As baseball fans across the nation prepare for another season of Major League Baseball, many typical preseason questions are once again looking for a variety of answers.
Which team is the favorite to win the World Series? Which team is going to win the most games this season? Who is due for a slump?
Another commonly posed preseason question is: which team will be the worst team?
I believe the 2011 New York Mets should be given this dishonorable label.
By way of end-of-the-season collapses, questionable personnel decisions, awful management and sleazy connections, the Mets are now the eyesore of the MLB.
What might be the most amazing aspect of the Mets’ current situation is that they managed to go from World Series contender to absolute joke in just four years.
The 2006 Mets were a strong team. The club won its division and took the eventual World Champion St. Louis Cardinals to seven games in the National League Championship Series. The 2007 version of the Mets was billed as a serious contender, as many of the core players from the 2006 team returned and some areas of the team appeared to further improve.
Then, with 17 games left in the 2007 campaign, it happened: the Mets collapsed. They watched their 7.5-game lead within their division disappear. The team missed the playoffs. Some of the moves made prior to the start of the 2007 season had ended up hurting rather than helping the team.
In 2008, the team suffered another end-of-the-season collapse. The Mets’ transition from contender to pretender was in motion.
The 2009 season saw key players such as Carlos Beltran, Jose Reyes and Carlos Delgado miss significant playing time due to injuries. It also saw big-name pitcher Johan Santana underachieve. The 2010 season featured much of the same and included Beltran and two other Mets skipping a trip to a children’s hospital. The 2011 season doesn’t appear to have much more to offer.
The team’s four-year swoon can certainly not be blamed entirely on the players.
Former general manager Omar Minaya was a toxin in the organization from 2007 until his firing in October 2010. While he made all the right moves when putting together the 2006 club, he did nothing right in the seasons following.
Some observers believe that several of the players Minaya traded away prior to the 2007 season could’ve helped prevent the Mets’ collapse that same year. While Minaya signed several big names over the next three seasons, most of them have either underachieved or been oft-injured.
Minaya’s biggest failure within the Mets’ organization, however, had nothing to do with the signing of players.

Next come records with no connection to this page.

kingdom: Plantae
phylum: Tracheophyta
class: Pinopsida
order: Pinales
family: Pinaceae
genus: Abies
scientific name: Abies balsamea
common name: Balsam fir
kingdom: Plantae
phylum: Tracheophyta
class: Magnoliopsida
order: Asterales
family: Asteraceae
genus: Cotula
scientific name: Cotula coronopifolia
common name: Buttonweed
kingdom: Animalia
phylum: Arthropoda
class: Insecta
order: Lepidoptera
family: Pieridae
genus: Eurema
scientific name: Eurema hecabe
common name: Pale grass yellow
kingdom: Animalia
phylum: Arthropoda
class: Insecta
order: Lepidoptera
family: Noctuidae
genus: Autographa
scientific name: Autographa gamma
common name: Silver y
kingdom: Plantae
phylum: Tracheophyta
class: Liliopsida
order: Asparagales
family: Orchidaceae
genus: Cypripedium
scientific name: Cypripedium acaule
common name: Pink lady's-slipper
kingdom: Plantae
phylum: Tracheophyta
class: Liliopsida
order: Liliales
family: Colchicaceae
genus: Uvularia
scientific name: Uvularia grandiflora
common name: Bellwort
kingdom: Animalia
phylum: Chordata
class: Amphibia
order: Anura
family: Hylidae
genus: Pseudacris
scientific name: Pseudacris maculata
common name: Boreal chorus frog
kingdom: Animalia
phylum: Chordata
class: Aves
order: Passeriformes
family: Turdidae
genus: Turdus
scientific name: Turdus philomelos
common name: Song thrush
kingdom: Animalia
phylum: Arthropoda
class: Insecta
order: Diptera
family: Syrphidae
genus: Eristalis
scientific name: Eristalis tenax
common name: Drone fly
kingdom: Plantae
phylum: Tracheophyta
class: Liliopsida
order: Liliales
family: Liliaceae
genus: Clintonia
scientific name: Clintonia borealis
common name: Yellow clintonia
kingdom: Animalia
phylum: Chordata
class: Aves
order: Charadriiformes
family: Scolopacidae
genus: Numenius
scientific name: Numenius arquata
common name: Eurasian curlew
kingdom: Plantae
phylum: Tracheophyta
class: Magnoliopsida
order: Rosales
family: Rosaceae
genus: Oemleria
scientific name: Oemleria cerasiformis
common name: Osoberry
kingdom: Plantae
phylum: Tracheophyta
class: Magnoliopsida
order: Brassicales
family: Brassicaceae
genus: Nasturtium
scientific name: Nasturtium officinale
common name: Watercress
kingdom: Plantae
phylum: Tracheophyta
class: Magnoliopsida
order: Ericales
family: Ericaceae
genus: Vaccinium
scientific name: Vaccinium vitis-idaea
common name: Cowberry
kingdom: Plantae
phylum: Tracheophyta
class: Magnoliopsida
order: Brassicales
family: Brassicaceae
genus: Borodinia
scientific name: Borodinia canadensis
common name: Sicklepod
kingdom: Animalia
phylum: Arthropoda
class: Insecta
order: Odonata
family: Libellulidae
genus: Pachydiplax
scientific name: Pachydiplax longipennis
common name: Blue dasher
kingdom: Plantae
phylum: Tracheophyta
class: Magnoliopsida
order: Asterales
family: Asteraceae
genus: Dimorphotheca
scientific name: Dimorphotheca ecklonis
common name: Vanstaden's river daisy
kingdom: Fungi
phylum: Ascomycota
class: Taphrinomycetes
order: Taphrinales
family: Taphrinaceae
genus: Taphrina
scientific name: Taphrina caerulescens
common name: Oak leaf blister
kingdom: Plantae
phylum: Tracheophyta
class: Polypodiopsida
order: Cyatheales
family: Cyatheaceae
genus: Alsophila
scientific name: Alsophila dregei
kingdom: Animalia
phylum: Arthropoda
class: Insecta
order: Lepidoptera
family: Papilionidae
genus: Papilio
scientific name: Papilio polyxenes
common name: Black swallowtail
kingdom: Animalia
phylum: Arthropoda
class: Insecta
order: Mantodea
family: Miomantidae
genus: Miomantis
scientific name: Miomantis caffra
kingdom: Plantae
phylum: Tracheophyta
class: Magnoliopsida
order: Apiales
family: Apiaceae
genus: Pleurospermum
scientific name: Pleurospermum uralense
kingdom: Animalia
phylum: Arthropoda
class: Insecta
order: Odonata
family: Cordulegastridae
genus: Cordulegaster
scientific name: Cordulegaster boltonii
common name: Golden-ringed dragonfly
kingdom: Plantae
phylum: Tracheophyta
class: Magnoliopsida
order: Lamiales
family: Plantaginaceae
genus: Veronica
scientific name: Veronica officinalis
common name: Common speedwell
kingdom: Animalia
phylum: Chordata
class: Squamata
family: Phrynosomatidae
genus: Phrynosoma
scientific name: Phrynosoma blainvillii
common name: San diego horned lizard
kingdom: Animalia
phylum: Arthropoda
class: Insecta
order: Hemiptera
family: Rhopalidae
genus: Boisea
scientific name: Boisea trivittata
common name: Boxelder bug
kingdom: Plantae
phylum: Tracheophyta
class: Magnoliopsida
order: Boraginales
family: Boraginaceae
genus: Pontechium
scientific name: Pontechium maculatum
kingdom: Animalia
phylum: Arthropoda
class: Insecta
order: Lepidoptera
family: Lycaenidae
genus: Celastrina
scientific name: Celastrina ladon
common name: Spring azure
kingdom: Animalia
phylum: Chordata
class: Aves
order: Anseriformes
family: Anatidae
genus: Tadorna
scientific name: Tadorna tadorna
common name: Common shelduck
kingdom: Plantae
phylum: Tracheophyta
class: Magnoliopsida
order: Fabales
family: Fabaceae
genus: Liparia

In the middle of the 2008 season, he fired team manager Willie Randolph. Although Randolph’s job had been insecure for weeks prior, the way Minaya went about firing Randolph was questionable.
Randolph was fired in the middle of the night after the first game of a road trip—a game the Mets won—in his hotel room. The first public notice occurred three hours later and many Mets were informed by members of the media. This year, the Mets will be led by their third manager in six seasons.
The final problem confronting the Mets heading into this season is one that cannot be easily removed. It lies in the team’s ownership and is the result of the biggest Ponzi scheme the world has ever seen.
Fred Wilpon and Saul Katz, two of the owners of the Mets’ organization, are currently being investigated for possible ties to Bernie Madoff’s fraud on Wall Street. The two may have benefited financially from Madoff’s scheme and may have to sell parts or all of the team to get Irving Picard, the man who is attempting to recover money lost in the scheme, off their backs.
Wilpon and Katz have resorted to name-calling and statements of denial directed towards Picard—on the Mets’ team website.
Add that to the recent announcement that the duo is attempting to raise $200 million to get the team out of financial burden and it’s clear that this team is run by fools.
With so many problems facing the Mets, is there any way they can shed this “worst team” label at some point during the 2011 season?
The way I see it, there’s not a chance.